Having everything scanned to PDF at a print centre would have cost over $200, at which point I decided to discard a nearly foot-high pile of paper.
Mapping past and future
I know most of us are susceptible to a desire to preserve the past and our connection to it. In that sense it doesn’t surprise me that my shelves and closet are filled with items whose primary value is in reminding me of the past: hobbies, relationships, thoughts, special events.
But I didn’t really appreciate, until I painfully culled all those reminders, the extent to which the items I own also represent my plans and hopes for the future. All those unread books on my shelves represented a plan to read or learn something eventually. My intellectual future was mapped out on my bookshelves. A collection of decorative papers and card-making supplies, calligraphy pens, yarns, and beads represents a host of planned crafts.

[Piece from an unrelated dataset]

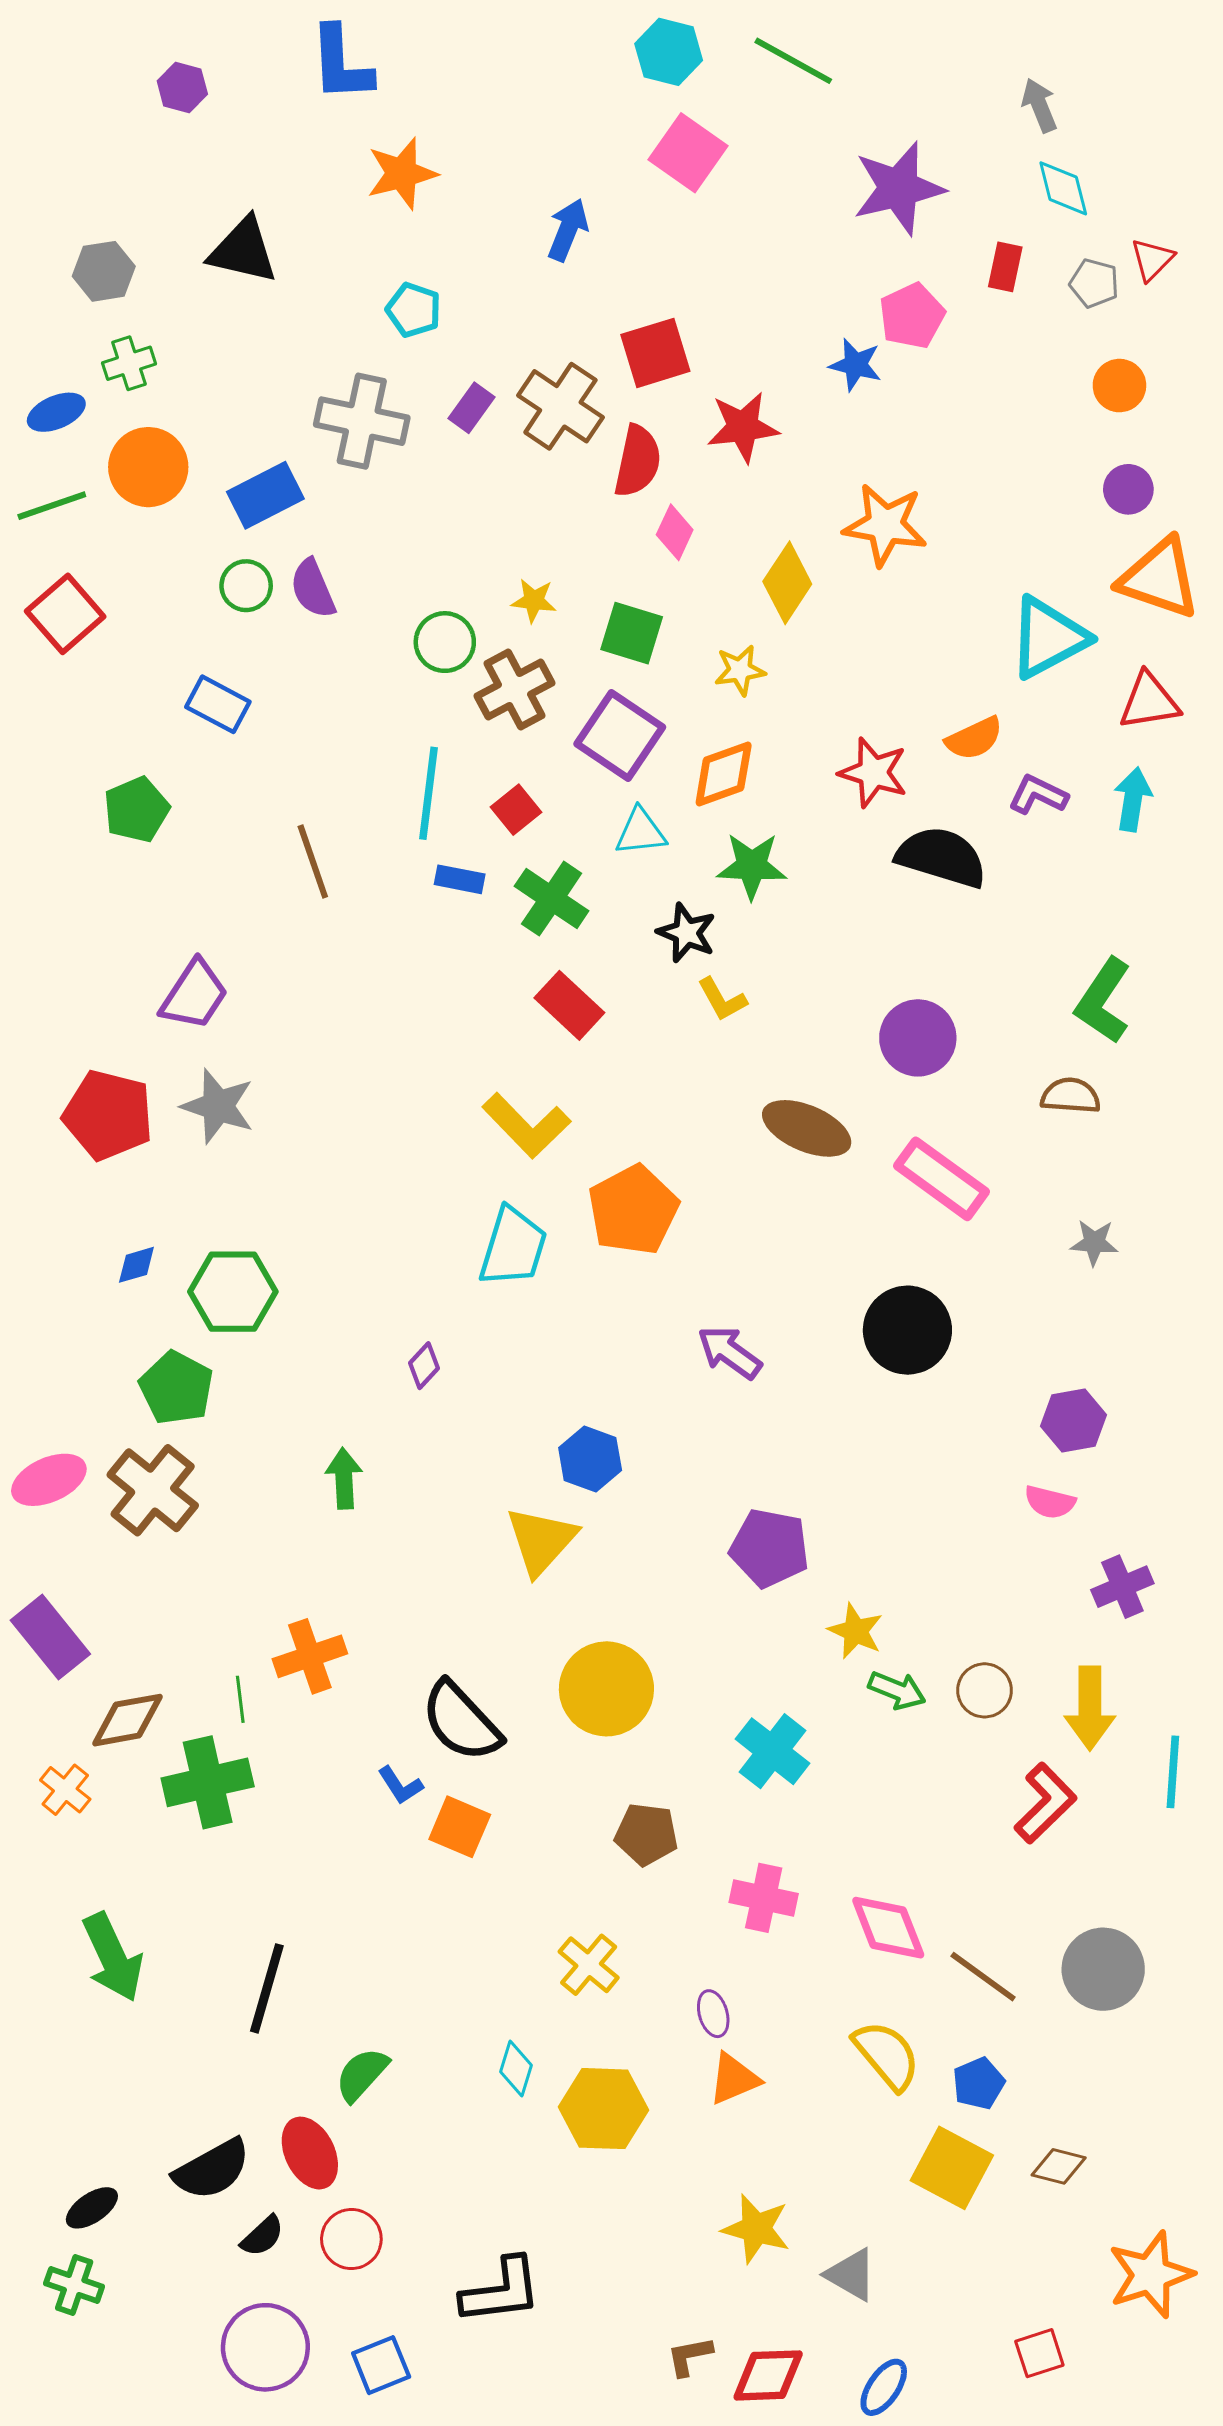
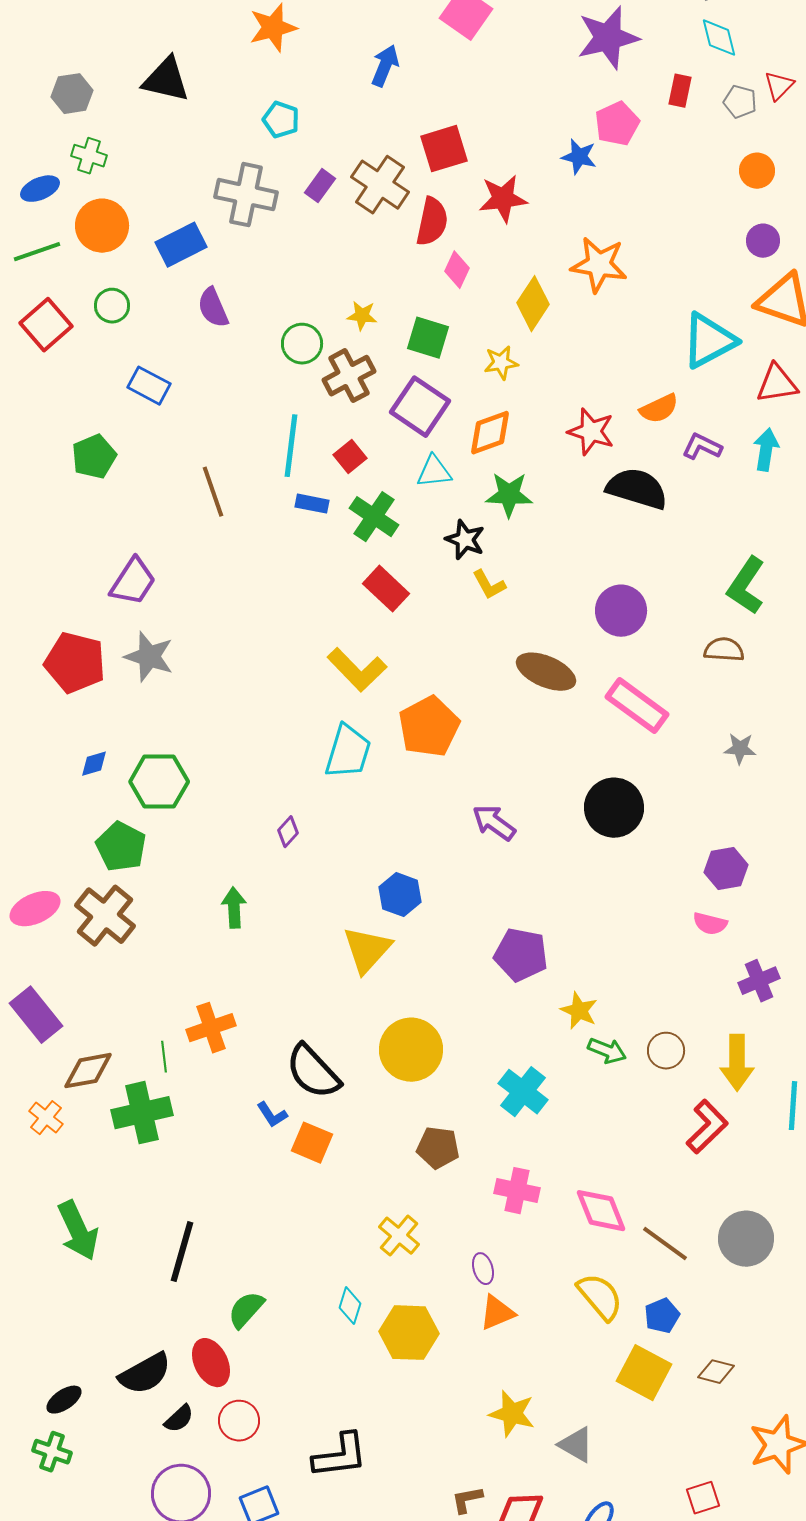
green cross: (129, 363) -> (89, 156), turned 36
green circle: (246, 586) -> (112, 306), moved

My Sunday-afternoon identity was mapped out in my organised crafting collection. More poignantly, a shoebox in the closet labelled ‘Flower Petals’ represents a project, conceived years ago, that was intended to culminate in dried petals ready to throw at my wedding.
As it turned out, I got married in January so there was no chance for an outdoor send-off. I’d planned my wedding in the form of a flower-petal collection, but things hadn’t gone to plan. In a sense, many of the items which embodied my hopes for the future now betray the same disjunction between my plans and the outcomes. I kept dozens of unread books because I did plan to read them, but it never happened. I kept many old stories because, at the time, I thought I might glean some value from them as I developed my writing, but in reality most of them didn’t yield much that was salvageable, other than the practice gained in writing them.
This is the painful part of culling. It often sets in after the fervour of efficiency that filled a whole recycle bin with paper and a whole donation box with unneeded clothes. Almost always, I experience an impulse to run back to the stack of discarded items and salvage some of them, because ultimately getting rid of them registers as a loss. It’s either the loss of a connection with the past and with my own identity, or a loss of the hopes I had for the future.
After a wholesale purging, though, there is a kind of relief. It’s not only the relief of having more space to live and move in, and less mental clutter, but the relief that actually comes with letting go of certain things. It turns out, sometimes my sentimental or archival attachment to things can keep me tethered to memories that don’t need reliving, experiences that don’t need analysing any longer. Discarding the objects associated with those memories is like a kind of forgiveness, consigning failures, confusion, or old hurts to oblivion.
In my life generally, I’m trying to hoard fewer things, and feel less need to archive every scrap of my life for future reference. There are practical reasons for this, but in large part it’s a result of realising that my hoarding habit can be very unforgiving. Letting go of things in the form of deleting emails, giving away old clothes, and discarding paper records is actually one way of being merciful with myself by freeing my mind from having to think about the past habitually. It’s also, sometimes, one way of accepting the present situation more readily, regardless of whether it conforms to old expectations.